- The Washington Times - Saturday, September 1, 2018

Reality Winner, a former National Security Agency contractor recently sentenced to over five years in prison for leaking classified material to the media, will seek a reprieve from the White House in light of President Trump calling her punishment “so unfair,” she said Friday.

Speaking by telephone from Lincoln County jail near Augusta, Georgia, Winner told The Atlanta Journal-Constitution that she will ask Mr. Trump for clemency on the heels of him publicly criticizing the 63-month sentence she received last week for leaking a top-secret NSA report on Russian election meddling, the newspaper reported.

“We’re all having a conversation in regard to how we’re going to move forward,” added Titus Nichols, one of Winner’s attorneys.

A former Air Force linguist, Winner was arrested in June 2017 and charged with violating the Espionage Act under the first criminal leak case prosecuted by the Trump administration. She ultimately pleaded guilty to a single count of willful retention and transmission of national defense information and was sentenced last Thursday by a federal court judge in Augusta, Georgia.

Mr. Trump responded to Winner’s sentence the next day on Twitter in a tweet criticizing his attorney general, Jeff Sessions, for not similarly prosecuting Democratic rival Hillary Clinton over her use of a private email service as secretary of state.

“Ex-NSA contractor to spend 63 months in jail over ’classified’ information.

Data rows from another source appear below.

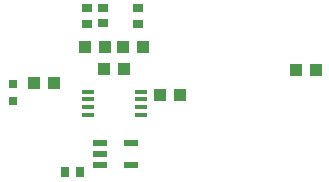
<source format=gbr>
G04 EAGLE Gerber RS-274X export*
G75*
%MOMM*%
%FSLAX34Y34*%
%LPD*%
%INSolderpaste Top*%
%IPPOS*%
%AMOC8*
5,1,8,0,0,1.08239X$1,22.5*%
G01*
%ADD10R,0.800000X0.800000*%
%ADD11R,1.000000X1.100000*%
%ADD12R,0.900000X0.700000*%
%ADD13R,1.000000X0.450000*%
%ADD14R,1.270000X0.600000*%
%ADD15R,1.100000X1.000000*%
%ADD16R,0.700000X0.900000*%


D10*
X46200Y127020D03*
X46200Y112020D03*
D11*
X285813Y138570D03*
X302813Y138570D03*
X64370Y127520D03*
X81370Y127520D03*
D12*
X109044Y177916D03*
X109044Y190916D03*
D13*
X110460Y120386D03*
X110460Y113886D03*
X110460Y107386D03*
X110460Y100886D03*
X155350Y100886D03*
X155350Y107386D03*
X155350Y113886D03*
X155350Y120386D03*
D14*
X120188Y77212D03*
X120188Y67712D03*
X120188Y58212D03*
X146188Y58212D03*
X146188Y77212D03*
D15*
X124498Y158340D03*
X107498Y158340D03*
X140698Y139446D03*
X123698Y139446D03*
X170612Y117478D03*
X187612Y117478D03*
D16*
X103248Y51966D03*
X90248Y51966D03*
D12*
X152654Y190724D03*
X152654Y177724D03*
X122490Y191144D03*
X122490Y178144D03*
D15*
X156658Y158400D03*
X139658Y158400D03*
M02*

</source>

Gee, this is ’small potatoes’ compared to what Hillary Clinton did! So unfair Jeff, Double Standard,” Mr. Trump tweeted.

“When he said that, it just reminded me of everything I’ve learned, in that, it doesn’t matter if you agree or disagree with a person or a policy,” reacted Winner, 26. “You can criticize and call someone whatever you want, but if you turn around and you’re not kind, and you don’t drop everything for the person next to you to help them, then your criticism means nothing,” she told the Journal-Constitution.

Specifics involving Winner’s crime are heavily redacted in related court documents, but she is presumed to be the source of a top-secret NSA report detailing alleged Russian cyberattacks waged against U.S. targets during the 2016 race. An article based on the report was published by The Intercept the same day authorities announced Winner’s arrest in June 2017, and special counsel Robert Mueller charged several Russian nationals more than a year later in connection with criminal activity related to conduct contained in that report.